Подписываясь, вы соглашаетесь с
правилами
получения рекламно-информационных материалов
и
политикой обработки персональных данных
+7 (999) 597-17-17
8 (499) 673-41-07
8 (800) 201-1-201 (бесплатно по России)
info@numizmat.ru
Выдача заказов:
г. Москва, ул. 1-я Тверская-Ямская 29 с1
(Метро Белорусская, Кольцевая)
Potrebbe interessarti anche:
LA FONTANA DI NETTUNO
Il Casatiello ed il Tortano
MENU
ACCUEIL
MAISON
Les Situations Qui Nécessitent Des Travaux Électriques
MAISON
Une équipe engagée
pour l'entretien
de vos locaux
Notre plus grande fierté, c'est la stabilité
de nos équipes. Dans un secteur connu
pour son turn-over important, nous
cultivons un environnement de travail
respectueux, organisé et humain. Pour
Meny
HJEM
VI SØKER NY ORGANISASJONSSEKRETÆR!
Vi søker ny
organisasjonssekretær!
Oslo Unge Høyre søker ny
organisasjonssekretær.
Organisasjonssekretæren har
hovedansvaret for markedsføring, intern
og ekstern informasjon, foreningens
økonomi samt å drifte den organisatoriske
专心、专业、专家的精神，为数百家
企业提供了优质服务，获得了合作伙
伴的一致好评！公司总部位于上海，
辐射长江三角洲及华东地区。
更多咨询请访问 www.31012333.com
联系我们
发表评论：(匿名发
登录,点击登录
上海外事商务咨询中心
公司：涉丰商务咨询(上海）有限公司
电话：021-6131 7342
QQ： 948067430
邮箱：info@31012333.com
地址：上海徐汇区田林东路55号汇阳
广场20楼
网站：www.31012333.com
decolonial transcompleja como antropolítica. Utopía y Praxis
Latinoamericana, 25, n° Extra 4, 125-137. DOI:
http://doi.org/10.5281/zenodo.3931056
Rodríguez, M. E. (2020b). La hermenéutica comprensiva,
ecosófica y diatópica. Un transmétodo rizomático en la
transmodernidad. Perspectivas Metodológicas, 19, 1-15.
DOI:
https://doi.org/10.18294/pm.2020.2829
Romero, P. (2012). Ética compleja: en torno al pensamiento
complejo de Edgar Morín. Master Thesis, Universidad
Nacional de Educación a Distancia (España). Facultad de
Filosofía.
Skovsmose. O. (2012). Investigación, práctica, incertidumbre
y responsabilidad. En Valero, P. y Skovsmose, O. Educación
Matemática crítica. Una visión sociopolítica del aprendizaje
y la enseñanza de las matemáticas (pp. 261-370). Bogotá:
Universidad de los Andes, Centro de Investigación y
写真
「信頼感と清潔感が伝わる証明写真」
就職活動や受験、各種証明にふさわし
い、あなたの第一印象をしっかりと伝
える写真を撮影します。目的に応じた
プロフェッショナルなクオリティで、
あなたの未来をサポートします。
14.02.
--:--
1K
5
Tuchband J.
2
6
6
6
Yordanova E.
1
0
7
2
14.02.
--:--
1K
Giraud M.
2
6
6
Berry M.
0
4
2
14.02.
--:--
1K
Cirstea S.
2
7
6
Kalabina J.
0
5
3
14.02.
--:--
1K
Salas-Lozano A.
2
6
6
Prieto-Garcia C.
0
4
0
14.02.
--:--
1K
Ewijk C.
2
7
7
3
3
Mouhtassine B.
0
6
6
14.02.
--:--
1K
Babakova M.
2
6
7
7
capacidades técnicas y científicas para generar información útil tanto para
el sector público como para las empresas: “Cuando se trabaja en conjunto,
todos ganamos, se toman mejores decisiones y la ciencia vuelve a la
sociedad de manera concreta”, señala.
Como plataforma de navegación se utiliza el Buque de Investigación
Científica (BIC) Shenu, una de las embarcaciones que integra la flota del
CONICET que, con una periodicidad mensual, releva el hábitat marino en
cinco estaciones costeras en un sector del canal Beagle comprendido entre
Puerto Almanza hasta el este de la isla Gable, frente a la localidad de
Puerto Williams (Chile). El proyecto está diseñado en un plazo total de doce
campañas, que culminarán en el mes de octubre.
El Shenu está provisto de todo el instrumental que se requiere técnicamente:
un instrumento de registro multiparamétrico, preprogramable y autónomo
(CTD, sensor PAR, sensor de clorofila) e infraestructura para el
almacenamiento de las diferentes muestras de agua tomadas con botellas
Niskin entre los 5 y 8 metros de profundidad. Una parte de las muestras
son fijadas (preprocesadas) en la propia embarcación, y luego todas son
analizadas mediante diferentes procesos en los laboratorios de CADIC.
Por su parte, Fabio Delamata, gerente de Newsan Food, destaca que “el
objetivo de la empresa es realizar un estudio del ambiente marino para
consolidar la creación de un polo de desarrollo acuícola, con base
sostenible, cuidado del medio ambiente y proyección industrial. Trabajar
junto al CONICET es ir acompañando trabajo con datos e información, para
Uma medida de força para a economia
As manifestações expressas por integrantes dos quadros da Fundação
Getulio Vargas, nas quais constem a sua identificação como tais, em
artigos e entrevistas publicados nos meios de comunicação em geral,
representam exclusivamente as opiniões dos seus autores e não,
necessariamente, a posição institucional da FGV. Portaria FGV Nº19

> Assignment
Return, from the data, each line that has the word "CONICET" in it.

> Your solution
CONICET que, con una periodicidad mensual, releva el hábitat marino en
junto al CONICET es ir acompañando trabajo con datos e información, para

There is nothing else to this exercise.